Next, the configurations of the first compliance portion 51 to the fourth compliance portion 54 will be described. The first compliance portion 51 is an absorbing portion for absorbing vibration of liquid on the supply side. The first compliance portion 51 includes the vibration plate 24 and the piezoelectric element 15. As illustrated in FIG. 4, the first compliance portion 51 is continuous in the Y-axis direction across the width of the discharge-side common flow path 43 in the Y-axis direction. The piezoelectric element 15 continuous in the Y-axis direction across the width of the vibration plate 24 in the Y-axis direction is formed on the vibration plate 24. The width W1 of the first compliance portion 51 in the X-axis direction corresponds to the width of the piezoelectric element 15 in the X-axis direction. The vibration plate 24 is configured to deform in response to the pressure of the liquid. The vibration plate 24 is configured to absorb a fluctuation in the pressure of the liquid in the first absorption chamber 44 by deforming in response to the pressure of the liquid. The piezoelectric element 15 is located at a position where the piezoelectric element 15 overlaps the first absorption chamber 44 as viewed in the Z-axis direction.

The second compliance portion 52 is an absorbing portion for absorbing vibration of liquid on the supply side. The second compliance portion 52 is located on the Z1 direction side of the communication plate 22. The second compliance portion 52 is a flexible film that absorbs a fluctuation in the pressure of the liquid in the supply-side common flow path 41. As illustrated in FIG. 3, the second compliance portion 52 is located at the lower surface of the communication plate 22 so as to close the Z1-direction-side opening of the liquid chamber portion 63 in the communication plate 22 and serves as a wall surface (specifically, a bottom surface) of the supply-side common flow path 41.

Here, the line L1 on the XY plane passing through the center position of the pressure chambers C in the Z direction and including the X-axis and the Y-axis is defined as the reference position of the pressure chambers C. The distance D1 between the pressure chambers C and the first compliance portion 51 in the Z-axis direction is shorter than the distance D2 between the pressure chambers C and the second compliance portion 52 in the Z-axis direction. The distance D1 is from the reference position of the pressure chambers C to the bottom surface of the vibration plate 24. The distance D2 is from the reference position of the pressure chambers C to the upper surface of the second compliance portion 52. Note that the flow path length from the pressure chambers C to the first compliance portion 51 is shorter than the flow path length from the pressure chambers C to the second compliance portion 52.

• Data section:

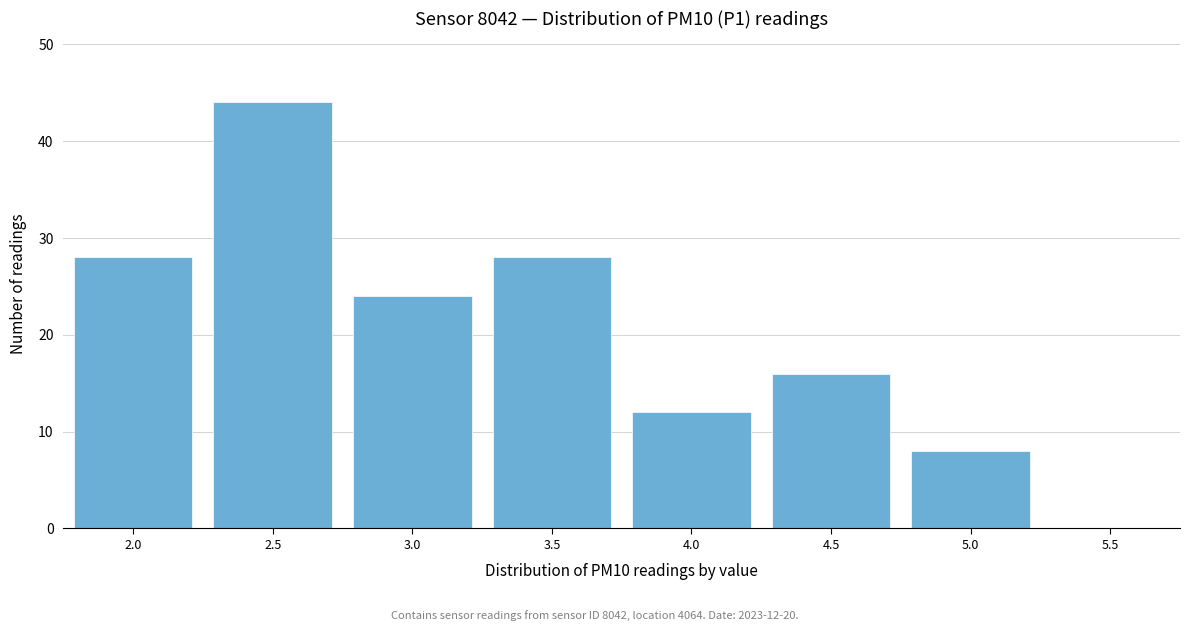

Reading left to right, what are all the values shown in this chart?

2.0=28	2.5=44	3.0=24	3.5=28	4.0=12	4.5=16	5.0=8	5.5=0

• Prompt: Can you copy the part of the passage on compliance portions that opens with the words "The second compliance portion 52 is an" and closes with "of the supply-side common flow path 41."?

• Exercise output:
The second compliance portion 52 is an absorbing portion for absorbing vibration of liquid on the supply side. The second compliance portion 52 is located on the Z1 direction side of the communication plate 22. The second compliance portion 52 is a flexible film that absorbs a fluctuation in the pressure of the liquid in the supply-side common flow path 41. As illustrated in FIG. 3, the second compliance portion 52 is located at the lower surface of the communication plate 22 so as to close the Z1-direction-side opening of the liquid chamber portion 63 in the communication plate 22 and serves as a wall surface (specifically, a bottom surface) of the supply-side common flow path 41.